Ankur Singha, 27.01.2026: Scalable Lattice Simulations Near Criticality via Renormalisation-Inspired Generative Models
Studying lattice systems near a second-order phase transition is both fascinating and challenging. A central difficulty is the scalability of lattice simulations: as the correlation length grows near criticality, long-range correlations emerge and conventional simulation algorithms suffer from critical slowing down, leading to rapidly increasing computational costs. Closely related challenges arise in lattice field theory when approaching the continuum limit, where fine lattices and large physical volumes must be handled simultaneously. Recent advances in Machine Learning (ML) offer new ways to address these problems.
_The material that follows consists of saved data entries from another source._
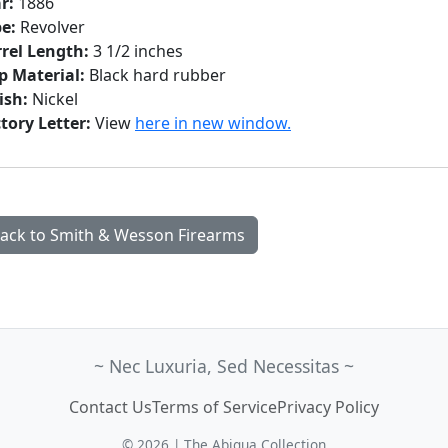
r:
1886
e:
Revolver
rel Length:
3 1/2 inches
p Material:
Black hard rubber
ish:
Nickel
tory Letter:
View
here in new window.
ack to Smith & Wesson Firearms
~ Nec Luxuria, Sed Necessitas ~
Contact Us
Terms of Service
Privacy Policy
© 2026 | The Abiqua Collection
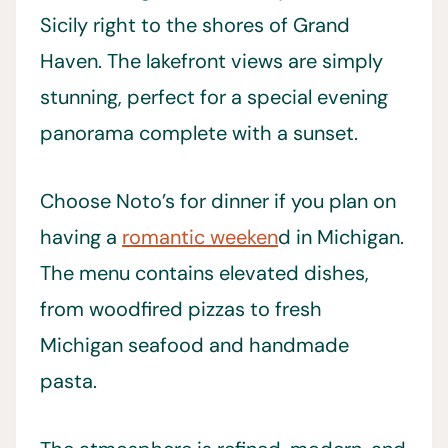
Sicily right to the shores of Grand
Haven. The lakefront views are simply
stunning, perfect for a special evening
panorama complete with a sunset.
Choose Noto’s for dinner if you plan on
having a
romantic weeken
d in Michigan.
The menu contains elevated dishes,
from woodfired pizzas to fresh
Michigan seafood and handmade
pasta.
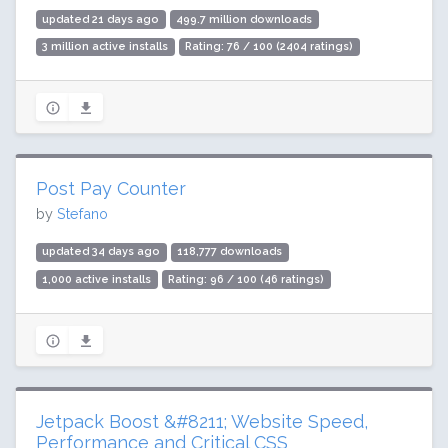
updated 21 days ago
499.7 million downloads
3 million active installs
Rating: 76 / 100 (2404 ratings)
Post Pay Counter
by
Stefano
updated 34 days ago
118,777 downloads
1,000 active installs
Rating: 96 / 100 (46 ratings)
Jetpack Boost &#8211; Website Speed,
Performance and Critical CSS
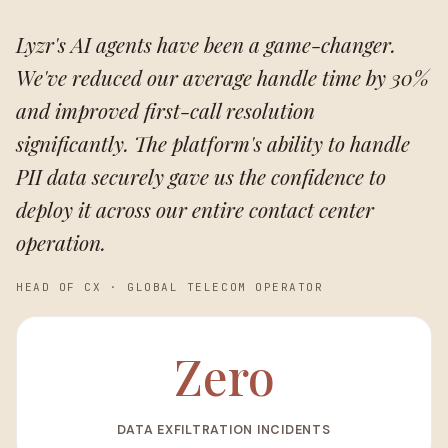
Lyzr's AI agents have been a game-changer.
We've reduced our average handle time by 30%
and improved first-call resolution
significantly. The platform's ability to handle
PII data securely gave us the confidence to
deploy it across our entire contact center
operation.
HEAD OF CX
·
GLOBAL TELECOM OPERATOR
Zero
DATA EXFILTRATION INCIDENTS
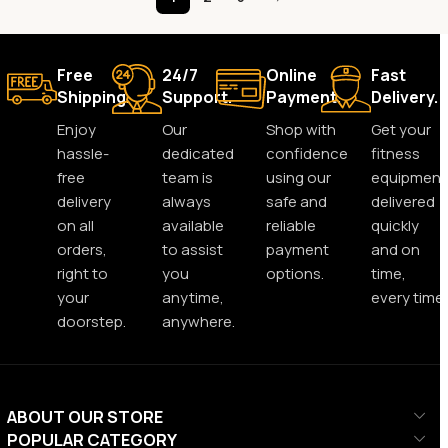
Free
24/7
Online
Fast
Shipping.
Support.
Payment.
Delivery.
Enjoy
Our
Shop with
Get your
hassle-
dedicated
confidence
fitness
free
team is
using our
equipment
delivery
always
safe and
delivered
on all
available
reliable
quickly
orders,
to assist
payment
and on
right to
you
options.
time,
your
anytime,
every time.
doorstep.
anywhere.
ABOUT OUR STORE
POPULAR CATEGORY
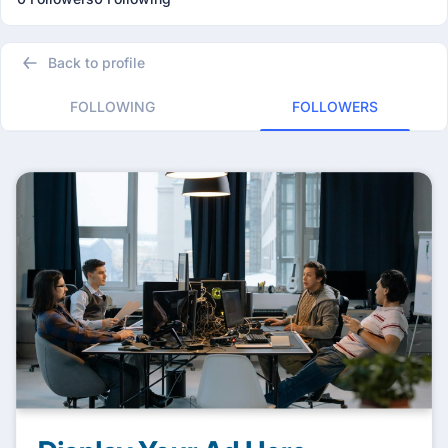
Back to profile
FOLLOWING
FOLLOWERS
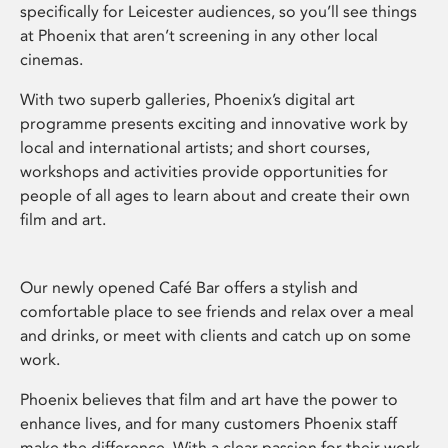
specifically for Leicester audiences, so you’ll see things
at Phoenix that aren’t screening in any other local
cinemas.
With two superb galleries, Phoenix’s digital art
programme presents exciting and innovative work by
local and international artists; and short courses,
workshops and activities provide opportunities for
people of all ages to learn about and create their own
film and art.
Our newly opened Café Bar offers a stylish and
comfortable place to see friends and relax over a meal
and drinks, or meet with clients and catch up on some
work.
Phoenix believes that film and art have the power to
enhance lives, and for many customers Phoenix staff
make the difference. With a clear passion for their work,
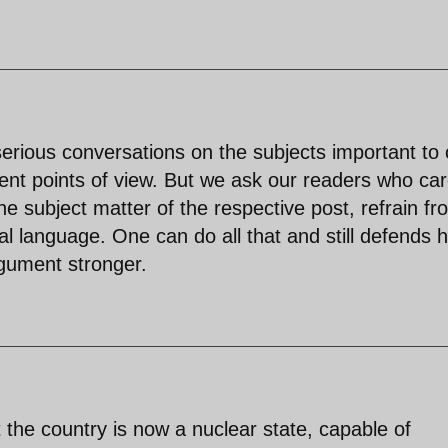
 serious conversations on the subjects important to 
ent points of view. But we ask our readers who car
e subject matter of the respective post, refrain fr
l language. One can do all that and still defends h
rgument stronger.
 the country is now a nuclear state, capable of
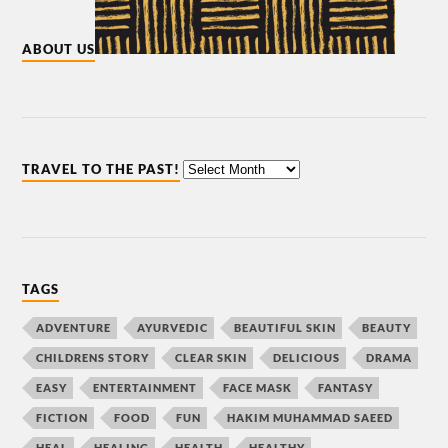
ABOUT US
TRAVEL TO THE PAST!
TAGS
ADVENTURE
AYURVEDIC
BEAUTIFUL SKIN
BEAUTY
CHILDRENS STORY
CLEAR SKIN
DELICIOUS
DRAMA
EASY
ENTERTAINMENT
FACE MASK
FANTASY
FICTION
FOOD
FUN
HAKIM MUHAMMAD SAEED
HEAL
HEALING
HEALTH
HEALTHY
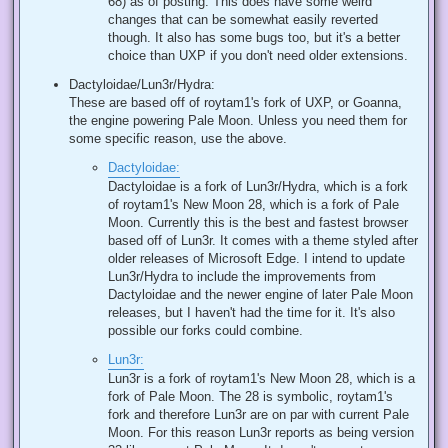
68) as of posting. This does have some weird
changes that can be somewhat easily reverted
though. It also has some bugs too, but it's a better
choice than UXP if you don't need older extensions.
Dactyloidae/Lun3r/Hydra:
These are based off of roytam1's fork of UXP, or Goanna,
the engine powering Pale Moon. Unless you need them for
some specific reason, use the above.
Dactyloidae:
Dactyloidae is a fork of Lun3r/Hydra, which is a fork
of roytam1's New Moon 28, which is a fork of Pale
Moon. Currently this is the best and fastest browser
based off of Lun3r. It comes with a theme styled after
older releases of Microsoft Edge. I intend to update
Lun3r/Hydra to include the improvements from
Dactyloidae and the newer engine of later Pale Moon
releases, but I haven't had the time for it. It's also
possible our forks could combine.
Lun3r:
Lun3r is a fork of roytam1's New Moon 28, which is a
fork of Pale Moon. The 28 is symbolic, roytam1's
fork and therefore Lun3r are on par with current Pale
Moon. For this reason Lun3r reports as being version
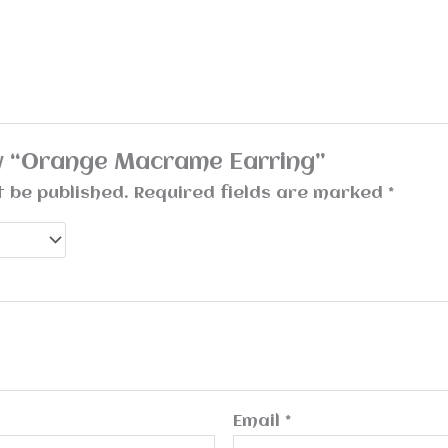
iew “Orange Macrame Earring”
t be published.
Required fields are marked
*
Email
*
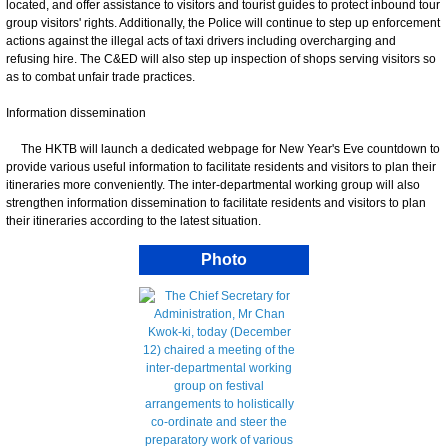
located, and offer assistance to visitors and tourist guides to protect inbound tour
group visitors' rights. Additionally, the Police will continue to step up enforcement
actions against the illegal acts of taxi drivers including overcharging and
refusing hire. The C&ED will also step up inspection of shops serving visitors so
as to combat unfair trade practices.
Information dissemination
The HKTB will launch a dedicated webpage for New Year's Eve countdown to
provide various useful information to facilitate residents and visitors to plan their
itineraries more conveniently. The inter-departmental working group will also
strengthen information dissemination to facilitate residents and visitors to plan
their itineraries according to the latest situation.
Photo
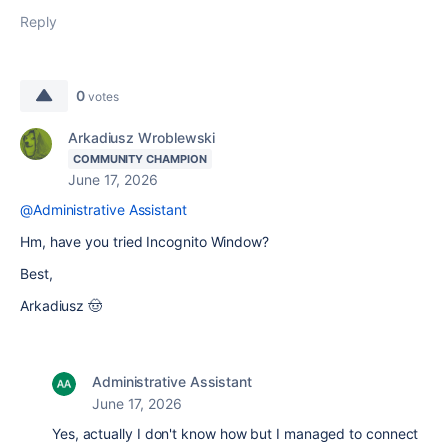
Reply
0
votes
Arkadiusz Wroblewski
COMMUNITY CHAMPION
June 17, 2026
@Administrative Assistant
Hm, have you tried Incognito Window?
Best,
Arkadiusz 🤠
Administrative Assistant
June 17, 2026
Yes, actually I don't know how but I managed to connect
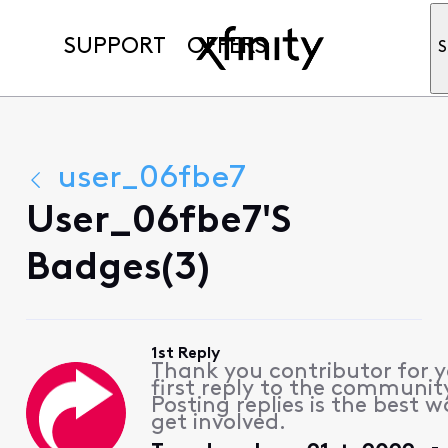
SUPPORT
OFFERS
S
user_06fbe7
User_06fbe7's
Badges(3)
1st Reply
Thank you contributor for 
first reply to the communit
Posting replies is the best w
get involved.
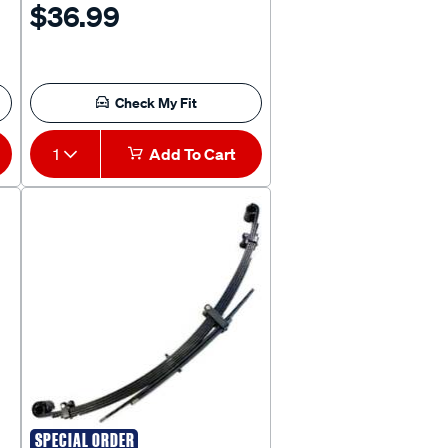
$36.99
Check My Fit
1
Add To Cart
SPECIAL ORDER
KING SPRINGS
In this talk, I will discuss how generative AI models inspired by renormalisation-group ideas can improve the scalability and efficiency of lattice simulations near criticality, and will present our Renormalisation-Inspired Generative Critical Sampler (RiGCS) framework for the 2D Ising model and scalar phi4 theory, which uses a hierarchical, multiscale generative approach to efficiently generate configurations across scales and mitigate critical slowing down.